04. Gadis Berambut Pendek.

198 168 35
                                    

Lelaki berkacamata itu tidak peduli bagaimana satu meja menertawakannya. Fasha tak ambil pusing, kemarin ia juga sudah ditertawai habis-habisan oleh keluarganya, pagi ini Dito tak kalah heboh meledeknya. Ia sudah kebal.

Dengan sedikit tengkak, Fasha berjalan hati-hati dan mengambil tempat duduk di depan Melvin. Nampan berisi makanan di tangannya Melvin bantu ambil dan letakkan di atas meja.

Disela tawanya, Arifan melirik kaki Fasha yang juga di balut perban. Laki-laki itu menggunakan sendal, ia berniat menyenggol jari Fasha yang luka, tapi Fasha dengan sigap menjauhkan kakinya, menyadari niat jahil Arifan.

Mereka tidak tau apa yang menyebabkan Fasha terluka, tapi tidak ada yang lebih lucu dari melihat teman sendiri tengah kesulitan.

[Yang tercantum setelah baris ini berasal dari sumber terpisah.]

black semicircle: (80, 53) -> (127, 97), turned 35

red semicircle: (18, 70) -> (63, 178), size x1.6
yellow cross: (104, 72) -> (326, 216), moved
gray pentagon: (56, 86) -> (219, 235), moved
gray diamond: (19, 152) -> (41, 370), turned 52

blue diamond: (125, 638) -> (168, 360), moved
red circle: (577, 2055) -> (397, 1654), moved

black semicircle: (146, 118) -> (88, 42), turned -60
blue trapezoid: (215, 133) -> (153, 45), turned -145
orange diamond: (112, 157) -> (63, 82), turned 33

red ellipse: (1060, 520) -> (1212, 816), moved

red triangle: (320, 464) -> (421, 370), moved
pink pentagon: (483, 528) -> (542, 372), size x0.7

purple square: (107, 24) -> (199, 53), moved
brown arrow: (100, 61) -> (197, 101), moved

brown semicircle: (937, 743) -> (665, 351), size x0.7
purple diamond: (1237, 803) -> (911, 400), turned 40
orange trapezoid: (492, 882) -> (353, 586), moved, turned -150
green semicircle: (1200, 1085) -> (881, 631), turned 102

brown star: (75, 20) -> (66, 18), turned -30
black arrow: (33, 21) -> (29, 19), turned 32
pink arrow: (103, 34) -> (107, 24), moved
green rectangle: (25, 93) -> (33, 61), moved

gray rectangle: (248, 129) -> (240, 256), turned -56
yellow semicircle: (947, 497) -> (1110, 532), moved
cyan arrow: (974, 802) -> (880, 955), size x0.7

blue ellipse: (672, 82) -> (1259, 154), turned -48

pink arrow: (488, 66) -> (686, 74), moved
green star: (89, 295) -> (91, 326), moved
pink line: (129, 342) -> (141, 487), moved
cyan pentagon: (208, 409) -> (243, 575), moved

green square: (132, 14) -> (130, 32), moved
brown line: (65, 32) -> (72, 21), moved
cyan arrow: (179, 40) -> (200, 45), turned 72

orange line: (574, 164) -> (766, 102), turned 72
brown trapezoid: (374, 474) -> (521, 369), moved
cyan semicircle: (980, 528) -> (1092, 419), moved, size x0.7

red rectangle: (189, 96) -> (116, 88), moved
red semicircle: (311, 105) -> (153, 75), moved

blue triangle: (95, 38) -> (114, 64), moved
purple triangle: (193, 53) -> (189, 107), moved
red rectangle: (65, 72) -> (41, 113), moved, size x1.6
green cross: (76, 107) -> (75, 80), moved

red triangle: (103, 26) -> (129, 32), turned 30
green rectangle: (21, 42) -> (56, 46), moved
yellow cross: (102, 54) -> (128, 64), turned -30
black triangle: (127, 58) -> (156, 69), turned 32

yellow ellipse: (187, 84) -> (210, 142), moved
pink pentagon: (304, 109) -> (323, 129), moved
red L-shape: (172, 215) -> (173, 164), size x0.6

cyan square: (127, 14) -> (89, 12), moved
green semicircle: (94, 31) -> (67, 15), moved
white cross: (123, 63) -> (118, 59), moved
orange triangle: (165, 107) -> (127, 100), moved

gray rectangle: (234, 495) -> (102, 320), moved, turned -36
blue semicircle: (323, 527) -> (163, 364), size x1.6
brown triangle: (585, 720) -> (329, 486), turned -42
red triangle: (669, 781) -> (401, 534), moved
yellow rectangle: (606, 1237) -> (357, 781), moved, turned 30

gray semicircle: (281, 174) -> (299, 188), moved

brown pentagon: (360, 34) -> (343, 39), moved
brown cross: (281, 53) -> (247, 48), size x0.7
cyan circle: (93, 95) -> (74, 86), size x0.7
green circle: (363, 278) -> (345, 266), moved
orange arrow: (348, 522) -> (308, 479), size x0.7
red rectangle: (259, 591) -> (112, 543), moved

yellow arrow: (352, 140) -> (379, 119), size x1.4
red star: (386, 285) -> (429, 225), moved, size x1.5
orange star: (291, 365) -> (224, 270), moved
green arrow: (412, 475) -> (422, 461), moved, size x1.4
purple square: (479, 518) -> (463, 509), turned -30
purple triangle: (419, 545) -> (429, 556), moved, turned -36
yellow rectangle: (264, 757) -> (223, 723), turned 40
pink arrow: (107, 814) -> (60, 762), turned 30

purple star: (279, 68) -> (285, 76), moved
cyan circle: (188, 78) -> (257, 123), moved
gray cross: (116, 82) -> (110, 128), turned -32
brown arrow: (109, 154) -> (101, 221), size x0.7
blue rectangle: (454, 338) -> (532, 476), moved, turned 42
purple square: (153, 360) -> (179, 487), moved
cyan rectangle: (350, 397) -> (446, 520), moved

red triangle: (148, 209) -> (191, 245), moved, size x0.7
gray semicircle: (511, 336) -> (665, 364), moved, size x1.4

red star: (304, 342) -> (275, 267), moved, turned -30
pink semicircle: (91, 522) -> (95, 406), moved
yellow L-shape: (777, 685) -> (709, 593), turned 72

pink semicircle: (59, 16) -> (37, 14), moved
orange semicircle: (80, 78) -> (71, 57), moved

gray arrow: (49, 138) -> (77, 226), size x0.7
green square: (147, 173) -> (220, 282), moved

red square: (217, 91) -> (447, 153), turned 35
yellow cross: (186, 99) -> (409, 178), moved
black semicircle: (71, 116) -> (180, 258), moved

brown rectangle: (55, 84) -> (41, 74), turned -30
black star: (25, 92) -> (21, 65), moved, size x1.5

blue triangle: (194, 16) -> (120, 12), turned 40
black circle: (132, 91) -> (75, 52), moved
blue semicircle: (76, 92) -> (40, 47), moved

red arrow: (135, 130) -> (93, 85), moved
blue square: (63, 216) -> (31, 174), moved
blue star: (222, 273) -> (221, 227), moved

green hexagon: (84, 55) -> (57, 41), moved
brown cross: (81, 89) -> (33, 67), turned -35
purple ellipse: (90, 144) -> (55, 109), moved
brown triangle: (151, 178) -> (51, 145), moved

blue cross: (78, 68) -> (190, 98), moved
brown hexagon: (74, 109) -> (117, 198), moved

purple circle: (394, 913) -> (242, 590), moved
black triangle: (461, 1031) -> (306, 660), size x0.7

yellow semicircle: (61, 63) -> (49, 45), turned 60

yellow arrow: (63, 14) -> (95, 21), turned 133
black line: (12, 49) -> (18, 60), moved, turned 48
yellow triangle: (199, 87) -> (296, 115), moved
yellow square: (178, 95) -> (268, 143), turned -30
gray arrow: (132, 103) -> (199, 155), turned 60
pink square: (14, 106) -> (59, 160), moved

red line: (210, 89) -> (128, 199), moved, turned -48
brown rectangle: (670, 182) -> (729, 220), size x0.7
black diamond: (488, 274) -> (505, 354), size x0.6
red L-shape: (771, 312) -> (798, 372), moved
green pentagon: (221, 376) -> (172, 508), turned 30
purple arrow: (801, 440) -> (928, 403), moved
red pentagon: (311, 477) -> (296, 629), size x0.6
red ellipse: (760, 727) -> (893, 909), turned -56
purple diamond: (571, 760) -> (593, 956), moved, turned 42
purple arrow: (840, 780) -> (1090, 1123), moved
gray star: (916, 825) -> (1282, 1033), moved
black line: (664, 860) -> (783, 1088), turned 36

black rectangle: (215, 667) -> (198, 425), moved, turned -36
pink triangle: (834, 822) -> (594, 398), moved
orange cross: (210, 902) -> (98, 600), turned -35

Begitu kata Damian, itu sebabnya laki-laki itu yang paling semangat menertawai Fasha.

"Ceritanya gagal bunuh diri kah?" tanya Melvin disela tawanya.

Fasha mendengus kesal, ia baru ingat sempat mengatakan itu kemarin, pantas saja Melvin tertawa sepuas itu. Ia jadi benar-benar malu sekarang.

"Lo bakal lebih ngakak denger kenapa dia jatoh." Dito yang sejak datang memilih sibuk pada makanan, akhirnya buka suara.

Diantara mereka berempat, yang sekelas dengan Fasha hanya Dito. Melvin sekelas dengan Arifan dan Damian beda sendiri. Mereka berlima hanya berada di kelas yang sama dalam mata pelajaran lintas jurusan. Itu sebabnya Dito selalu lebih cepat dapat informasi soal Fasha. Dan lagi, kemarin ia adalah saksi mata.

Berbeda dengan tiga orang lainnya yang langsung mengangguk antusias, Fasha hanya balas mengangkat jari tengah, kemudian menyuap hidangan di depannya.

Ia tak berniat menghentikan Dito, toh cepat atau lambat teman-temannya yang lain juga akan tau. Terlebih jika saksi matanya adalah Dito, mustahil jika dalam hitungan jam, momen itu akan tetap jadi rahasia.

Fasha memilih menulikan telinga, ia benar-benar tidak sanggup membayangkan kembali bagaimana ia jatuh dari motor karena gagal fokus melihat seorang pria tengah memeluk erat kekasihnya, yang Fasha kira adalah Aerin karena memiliki rambut yang mirip dari belakang.

Matanya yang fokus menatap dua insan tersebut membuat motor Fasha oleng, laki-laki itu terjatuh karena saat roda motornya menggelinding kesana kemari, kepala Fasha masih dipenuhi oleh wajah Aerin yang ia pikir tengah berpelukan mesra dengan seseorang. Ia seakan lupa tengah berkendara.

Dito, yang entah kenapa bisa ada di tempat kejadian perkara, tentu saja kaget saat tiba-tiba sebuah motor jatuh di depannya, dan lebih kaget lagi saat pemotor itu membuka helmnya, wajah Fasha lah yang Dito dapati.

"Prank...." Fasha tersenyum sembari merentangkan tangannya. Berusaha meyakinkan Dito bahwa kecelakaan itu adalah rekayasa semata. Laki-laki tersebut tertawa kecil diakhir kalimatnya. Berusaha menahan malu.

"Dih!" Bukannya membantu, Dito justru lanjut berjalan, melewati Fasha sembari menjilat eskrimnya yang hampir meleleh.

"Bantuin kek, atau pura-pura peduli gitu minimal," ujar Fasha sedikit berteriak agar Dito yang sudah membelakanginya beberapa langkah itu dapat mendegar.

Dito menoleh, tanpa memutar badannya. Laki-laki itu melihat sekeliling, selain pasangan kasmaran yang entah kenapa masih berpelukan itu, tidak ada orang lain di gang sepi tersebut.

"Prank kan? Minta bantuan sama kru-nya dong." Pria itu tersenyum jahil, meski ia tidak yakin, sedikit banyak Dito bisa menebak alasan Fasha terjatuh.

Sebab tadinya, Dito juga sempat mengira itu adalah Aerin karena mereka terlihat mirip. Ia hanya ingin mendengar kebodohan itu keluar langsung dari mulut Fasha.